Он рассказывает, а его слушают, разинув рот, и некоторые стоят ещё четверть часа с разинутыми от удивления ртами, пока им не посоветуют закрыть рот и отправиться спать. Вот так-то прославился один наш банатчанин в далёких краях, а иджёшанам обещали отлить из этой пушки колокол.
Так калякали о всякой всячине на скамейках перед домами. Поначалу оживлённо, потом всё ленивей и ленивей; и по мере того как рассказчик и слушатели уставали, и у них начинало рябить в глазах, и все принимались зевать — паузы наступали всё чаще. Мало-помалу вдоль всей улицы разговоры замирали, и их сменял собачий лай да лягушачий концерт в придорожных канавах.

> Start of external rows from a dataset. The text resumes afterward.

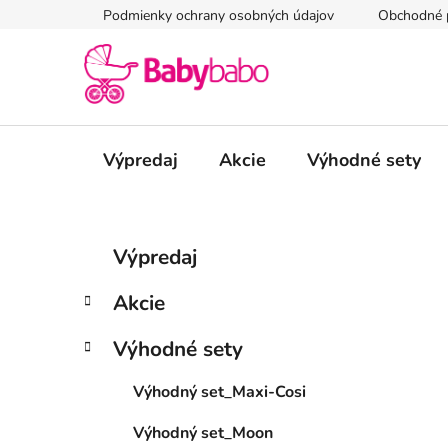
Prejsť
Podmienky ochrany osobných údajov
Obchodné 
na
obsah
Výpredaj
Akcie
Výhodné sety
B
K
Preskočiť
Výpredaj
a
kategórie
o
t
č
Akcie
e
n
g
ý
Výhodné sety
ó
p
r
Výhodný set_Maxi-Cosi
i
a
e
n
Výhodný set_Moon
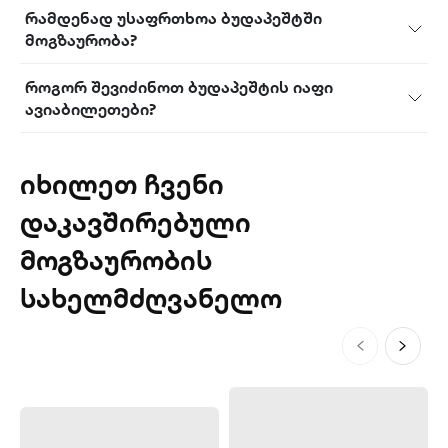
რამდენად უსაფრთხოა ბუდაპეშტში
მოგზაურობა?
როგორ შევიძინოთ ბუდაპეშტის იაფი
ავიაბილეთები?
იხილეთ ჩვენი
დაკავშირებული
მოგზაურობის
სახელმძღვანელო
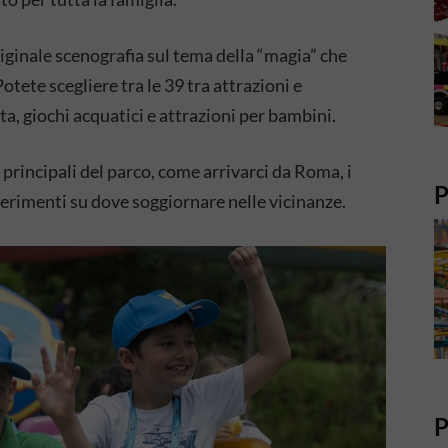
originale scenografia sul tema della “magia” che
otete scegliere tra le 39 tra attrazioni e
ta, giochi acquatici e attrazioni per bambini.
i principali del parco, come arrivarci da Roma, i
P
ggerimenti su dove soggiornare nelle vicinanze.
P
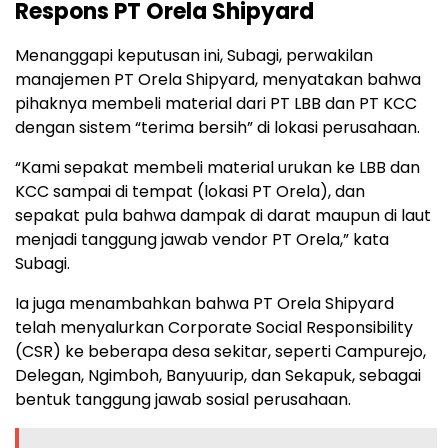
Respons PT Orela Shipyard
Menanggapi keputusan ini, Subagi, perwakilan
manajemen PT Orela Shipyard, menyatakan bahwa
pihaknya membeli material dari PT LBB dan PT KCC
dengan sistem “terima bersih” di lokasi perusahaan.
“Kami sepakat membeli material urukan ke LBB dan
KCC sampai di tempat (lokasi PT Orela), dan
sepakat pula bahwa dampak di darat maupun di laut
menjadi tanggung jawab vendor PT Orela,” kata
Subagi.
Ia juga menambahkan bahwa PT Orela Shipyard
telah menyalurkan Corporate Social Responsibility
(CSR) ke beberapa desa sekitar, seperti Campurejo,
Delegan, Ngimboh, Banyuurip, dan Sekapuk, sebagai
bentuk tanggung jawab sosial perusahaan.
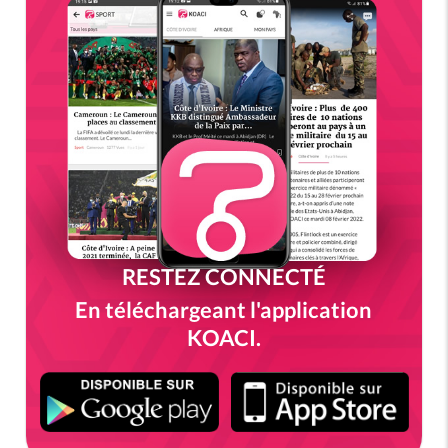
RESTEZ CONNECTÉ
En téléchargeant l'application
KOACI.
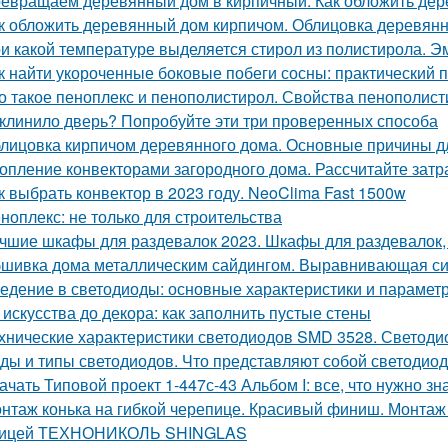
евращаем деревянный дом в кирпичный. Как обложить де
к обложить деревянный дом кирпичом. Облицовка деревянн
и какой температуре выделяется стирол из полистирола. Эм
к найти укороченные боковые побеги сосны: практический 
о такое пеноплекс и пенополистирол. Свойства пенополис
клинило дверь? Попробуйте эти три проверенных способа
лицовка кирпичом деревянного дома. Основные причины д
опление конвекторами загородного дома. Рассчитайте затр
к выбрать конвектор в 2023 году. NeoClima Fast 1500w
ноплекс: не только для строительства
чшие шкафы для раздевалок 2023. Шкафы для раздевалок,
шивка дома металлическим сайдингом. Выравнивающая с
едение в светодиоды: основные характеристики и парамет
 искусства до декора: как заполнить пустые стены
хнические характеристики светодиодов SMD 3528. Светоди
ды и типы светодиодов. Что представляют собой светодио
ачать Типовой проект 1-447с-43 Альбом I: все, что нужно зн
нтаж конька на гибкой черепице. Красивый финиш. Монтаж к
пицей ТЕХНОНИКОЛЬ SHINGLAS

Только и слышишь, как то там, то здесь кто-нибудь зевнёт и скажет: «Эх-хе-хе! Пошли помаленьку на боковую, завтра ещё будет день для разговоров!» — «Спокойной ночи!» — несётся с одной стороны. «Спокойной и доброй!» — отвечают с другой. «Что так рано? Жалко, очень уж ночь хороша!» — «Наговорились досыта. А завтра надо пораньше встать: приедут испольщики», — замечает кто-то. «Пожалуй, верно. И мы скоро отправимся. Нам тоже нужно пораньше встать, — слышится опять чей-то голос на той стороне, — поехать надо за камышом — крыть крышу, а то просто стыд, на косматую и драную пастухову шапку смахивать стала. Спокойной ночи!»
А немного погодя исчезнут последние силуэты перед домами, умолкнут голоса. Но жизнь ещё теплится во дворах — нет-нет да и донесётся то кудахтанье встревоженной курицы на насесте, то скрип журавля: это берут воду для отца, он будет мыть ноги, а попутно браниться и отдавать распоряжения на завтра. Потом услышишь ещё, как затворяют калитку, как волочит по двору цепь косматый Серко, гавкнет раз-другой порядка ради, но в конце концов замолкнет и он.